Thanksgiving dinner has a new, mail-order twist. More retailers are offering all-in-one, fully prepared feasts -- shipped on dry ice or ice packs -- that require little more than reheating. Since Hickory Farms launched its holiday-geared "Create Your Own Dinner" spreads in 2003, it has seen sales for the line rise 15% a year. Niche retailers, too, are playing holiday caterers: California-based Diamond Organics sends dinners with organic wine, while New York's 2nd Avenue Deli says it ships about 80 kosher turkeys a year, some as far as Alaska.The writer and his colleagues proceed to taste-test the mail-order cookery, with predictably disastrous results.
Look here, y'all. I realize that with these crazed postmodern lives we lead, there isn't always a lot of time to make an elaborate production out of cooking dinner, but this is just pathetic.
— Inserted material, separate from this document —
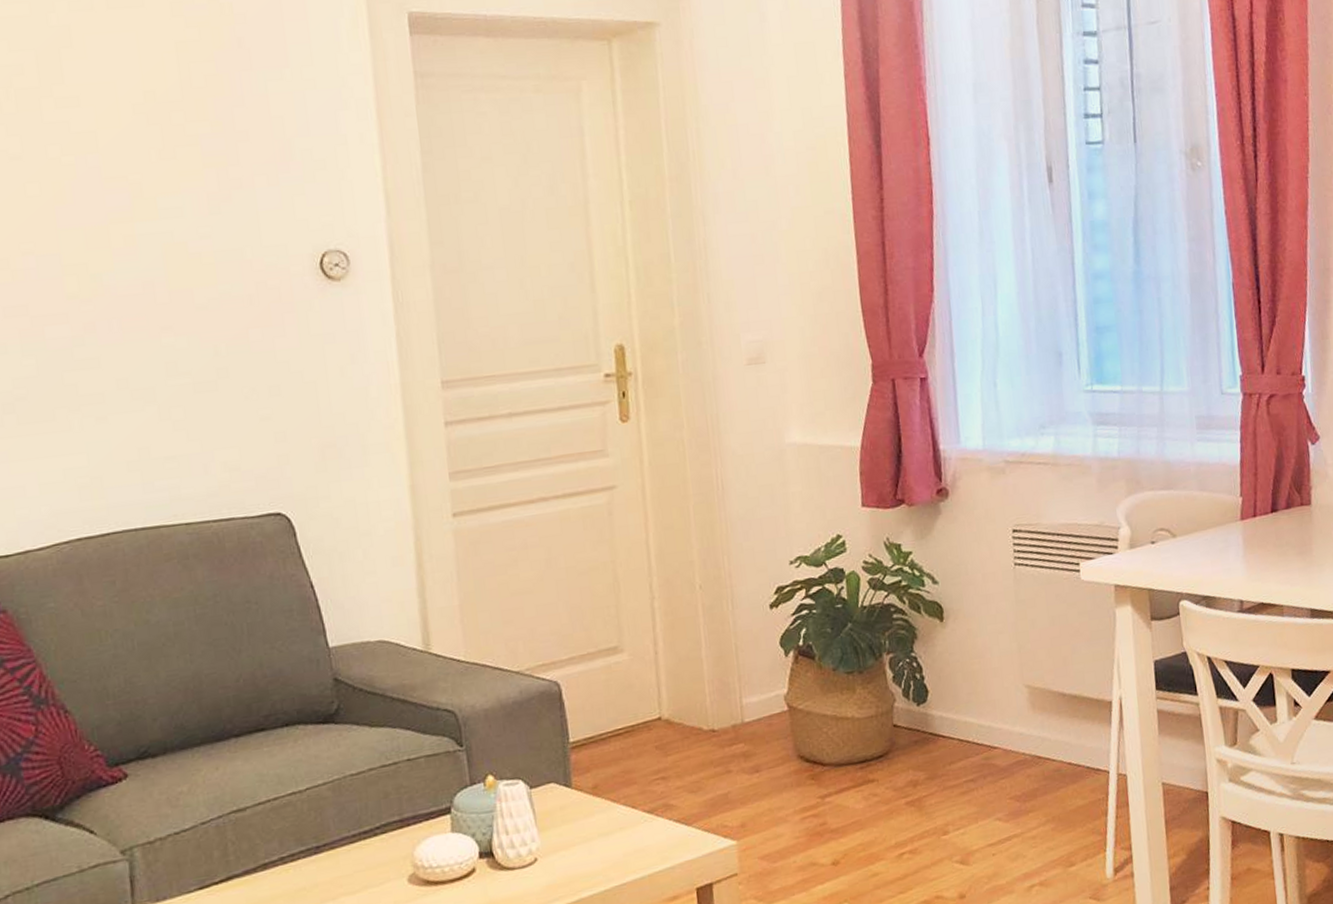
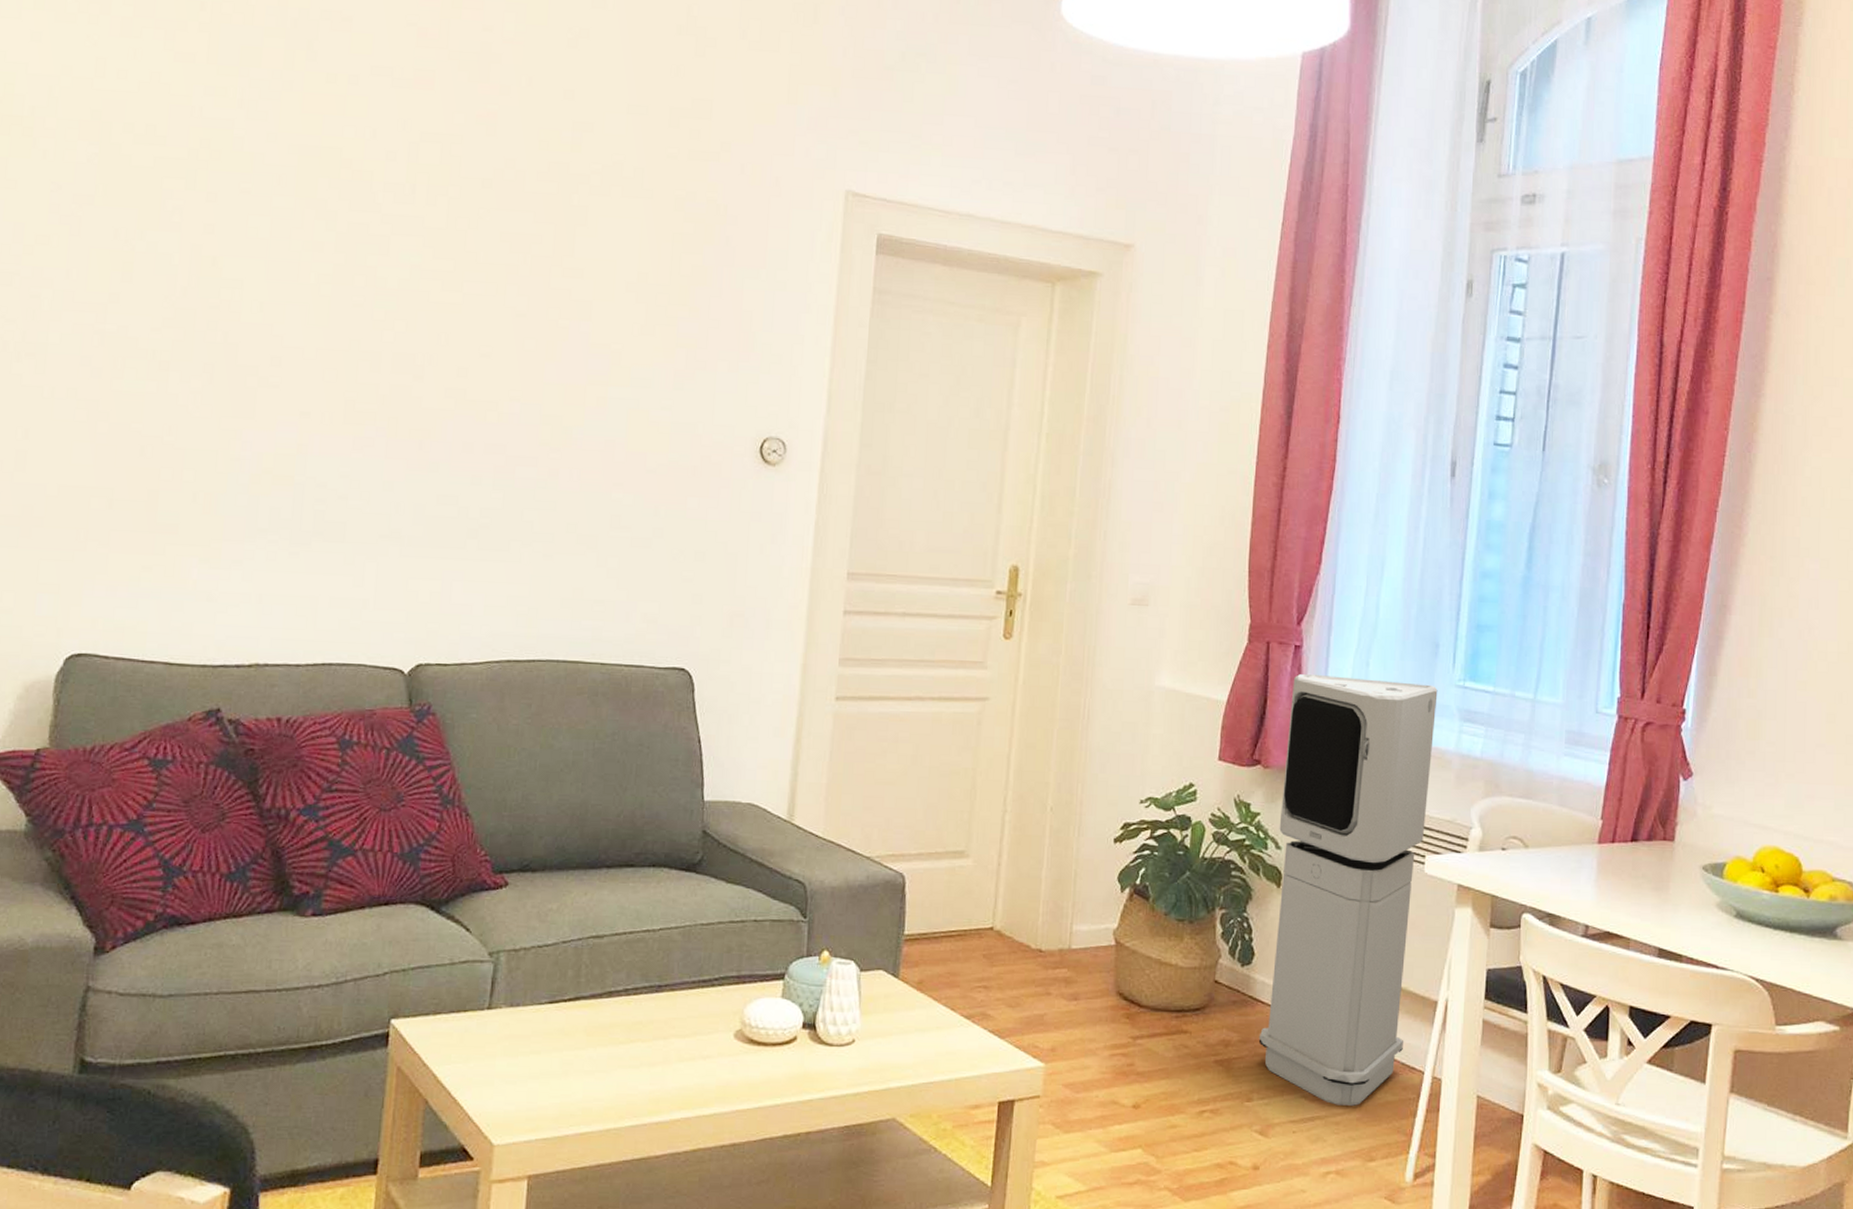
air purifier: none [924,394,1086,821] -> present [1258,674,1438,1106]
It's THANKSGIVING.
Given the requirements of business and personal travel that I have coming up, between now and the second week of January, 2006 I am going to be out of New York City much more often than I'm in it, but as Thanksgiving is one of those days I'm here, I'm planning on cooking a full dinner with all the trimmings, including Grandma Addie's famous cornbread dressing.
A "Thanksgiving MRE," as one of the taste-testers quipped, absolutely does not cut it, unless you are on survival rations somewhere far, far from home. Dust off your copies of "The Joy of Cooking" and get your collective asses into the kitchen, America.